I have pretty basic benchmark comparing performance of mutex vs atomic:
const (
numCalls = 1000
)
var (
wg sync.WaitGroup
)
func BenchmarkCounter(b *testing.B) {
var counterLock sync.Mutex
var counter int
var atomicCounter atomic.Int64
b.Run("mutex", func(b *testing.B) {
wg.Add(b.N)
for i := 0; i < b.N; i++ {
go func(wg *sync.WaitGroup) {
for i := 0; i < numCalls; i++ {
counterLock.Lock()
counter++
counterLock.Unlock()
}
wg.Done()
}(&wg)
}
wg.Wait()
})
b.Run("atomic", func(b *testing.B) {
wg.Add(b.N)
for i := 0; i < b.N; i++ {
go func(wg *sync.WaitGroup) {
for i := 0; i < numCalls; i++ {
atomicCounter.Add(1)
}
wg.Done()
}(&wg)
}
wg.Wait()
})
}
Typical output of go test -bench. -benchmem
looks as follows:
BenchmarkCounter/mutex-8 7680 188508 ns/op 618 B/op 3 allocs/op
BenchmarkCounter/atomic-8 38649 31006 ns/op 40 B/op 2 allocs/op
Running escape analysis with go test -gcflags '-m'
show that one allocation in each benchmark iteration (op) belongs with running goroutine:
./counter_test.go:57:17: func literal escapes to heap
./counter_test.go:60:7: func literal escapes to heap
./counter_test.go:72:18: func literal escapes to heap
./counter_test.go:75:7: func literal escapes to heap
(lines 57 and 72 are b.Run()
calls, and lines 60 and 75 are go func()
calls, so exactly 1 call within each of b.N
iteration)
The same analysis shows that variables declared at the beginning of the benchmark function are also moved to heap:
./counter_test.go:21:6: moved to heap: counterLock
./counter_test.go:22:6: moved to heap: counter
./counter_test.go:23:6: moved to heap: atomicCounter
I'm just fine with that. What really bothers me is that I expect alloc/op
measure memory allocations per iteration (b.N
iterations in total). So, for example, one allocation of, say, counterLock
divided by b.N
iterations (7.680 in the benchmark output above) should add 1/7.680 = 0 (rounding division result to closest integer). Same should apply to counter
and atomicCounter
.
However, this is not the case, and I get 3 allocations instead of just 1 for "mutex" benchmark (1 goroutine + counterLock
+ counter
) and 2 for "atomic" (1 goroutine + atomicCounter
). It seems thus that benchmarking logic considers function scope variables (counterLock
, counter
, atomicCounter
) being allocated anew during each of b.N
iterations, not just once at the beginning of BenchmarkCounter()
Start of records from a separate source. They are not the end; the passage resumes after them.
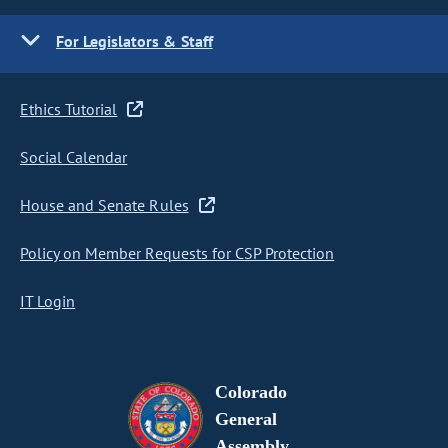
For Legislators & Staff
Ethics Tutorial
Social Calendar
House and Senate Rules
Policy on Member Requests for CSP Protection
IT Login
Colorado
General
Assembly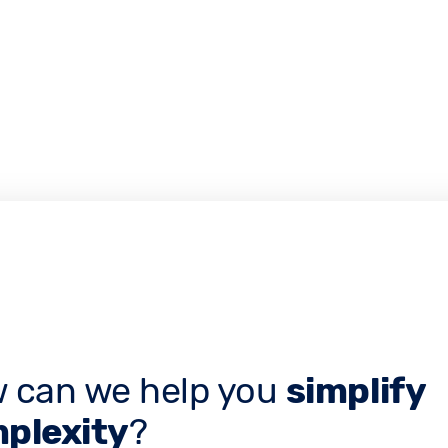
 can we help you
simplify
plexity
?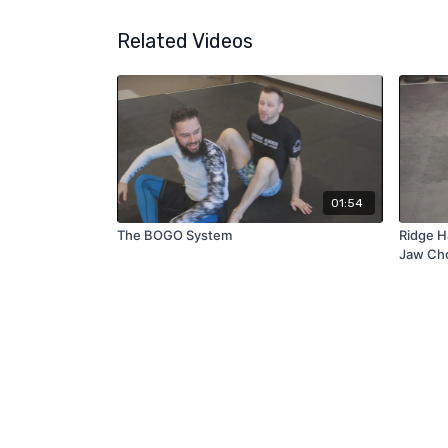
Related Videos
01:54
The BOGO System
Ridge H
Jaw Ch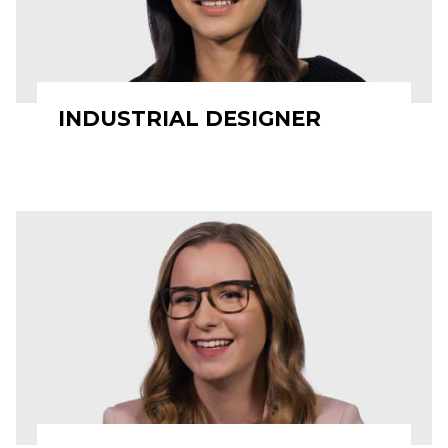
INDUSTRIAL DESIGNER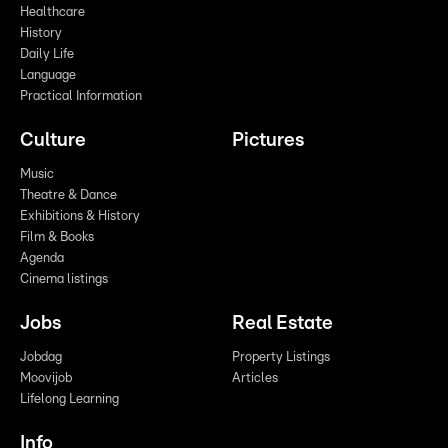
Healthcare
History
Daily Life
Language
Practical Information
Culture
Pictures
Music
Theatre & Dance
Exhibitions & History
Film & Books
Agenda
Cinema listings
Jobs
Real Estate
Jobdag
Property Listings
Moovijob
Articles
Lifelong Learning
Info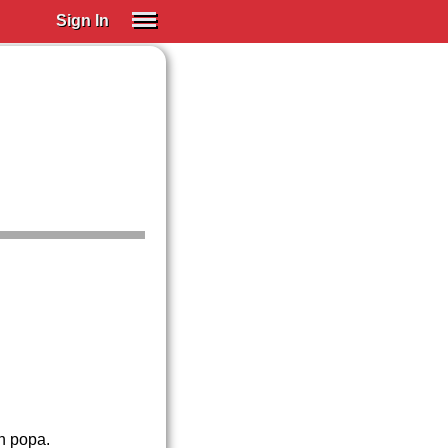
Sign In
SIGN IN
Spanish (Spain)
Spanish (Latino)
SUBSCRIBE
EDUCATIONAL LICENSES
GIFT CARDS
OTHER LANGUAGES
ABOUT US
ADJUST COLORS
n popa.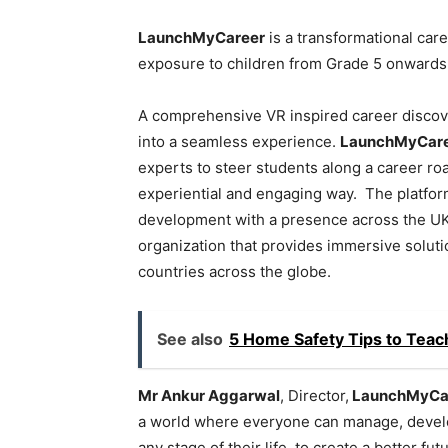
LaunchMyCareer
is a transformational ca
exposure to children from Grade 5 onwards
A comprehensive VR inspired career discove
into a seamless experience.
LaunchMyCar
experts to steer students along a career ro
experiential and engaging way. The platform
development with a presence across the UK a
organization that provides immersive soluti
countries across the globe.
See also
5 Home Safety Tips to Teac
Mr Ankur Aggarwal
, Director,
LaunchMyCa
a world where everyone can manage, develop
any stage of their life, to create a better fut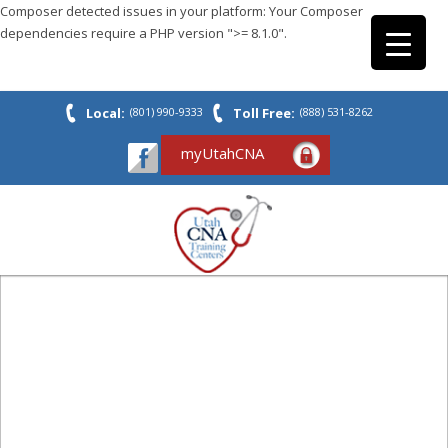
Composer detected issues in your platform: Your Composer
dependencies require a PHP version ">= 8.1.0".
Local:
(801) 990-9333
Toll Free:
(888) 531-8262
myUtahCNA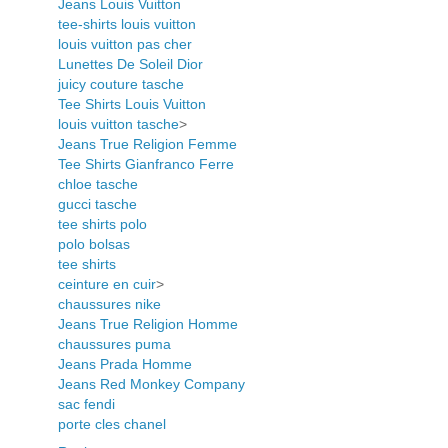
Jeans Louis Vuitton
tee-shirts louis vuitton
louis vuitton pas cher
Lunettes De Soleil Dior
juicy couture tasche
Tee Shirts Louis Vuitton
louis vuitton tasche
>
Jeans True Religion Femme
Tee Shirts Gianfranco Ferre
chloe tasche
gucci tasche
tee shirts polo
polo bolsas
tee shirts
ceinture en cuir
>
chaussures nike
Jeans True Religion Homme
chaussures puma
Jeans Prada Homme
Jeans Red Monkey Company
sac fendi
porte cles chanel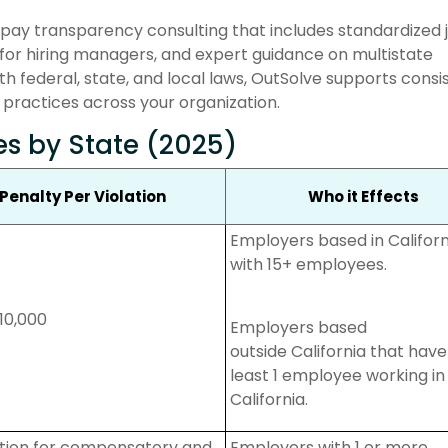
 pay transparency consulting that includes standardized 
for hiring managers, and expert guidance on multistate
h federal, state, and local laws, OutSolve supports consi
 practices across your organization.
es by State (2025)
Penalty Per Violation
Who it Effects
Employers based in Californ
with 15+ employees.
10,000
Employers based
outside
California that
have
least 1 employee working in
California.
action for compensatory and
Employers with 1 or more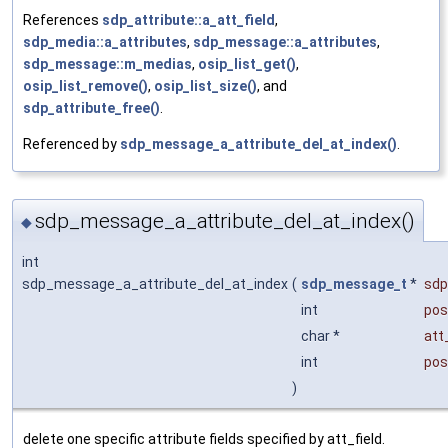
References
sdp_attribute::a_att_field
,
sdp_media::a_attributes
,
sdp_message::a_attributes
,
sdp_message::m_medias
,
osip_list_get()
,
osip_list_remove()
,
osip_list_size()
, and
sdp_attribute_free()
.
Referenced by
sdp_message_a_attribute_del_at_index()
.
sdp_message_a_attribute_del_at_index()
◆
int
sdp_message_a_attribute_del_at_index
(
sdp_message_t
*
sdp
int
pos
char *
att
int
pos
)
delete one specific attribute fields specified by att_field.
. Is this logic correct? Am I missing something here?
EDIT. Investigating memprofile
with pprof
shows allocations for go func()
only:
Starting goroutines is allocating memory for the stack, so your go func
accounts for two allocs per loop, one for the function stack, one for the argument evaluation. I have to check how exactly the memory layout would be, but remember that is is “go expression
”, so your function value and parameters have to be evaluated first. One allocation goes away when you use the (global) wait group with func() {...}()
instead of func(wg *sync.WaitGroup) {...}(&wg)
.
When you have 1,000 goroutines fighting for a mutex, you'll run into lockSlow
/unlockSlow
, which is also not allocation free. you can easily test that with:
b.Run("mutex", func(b *testing.B) {
for i := 0; i < b.N; i++ {
wg.Add(1)
go func(wg *sync.WaitGroup) {
for i := 0; i < numCalls; i++ {
counterLock.Lock()
counter++
counterLock.Unlock()
}
wg.Done()
}(&wg)
wg.Wait()
}
})
That would explain the three and two allocations per loop you are seeing.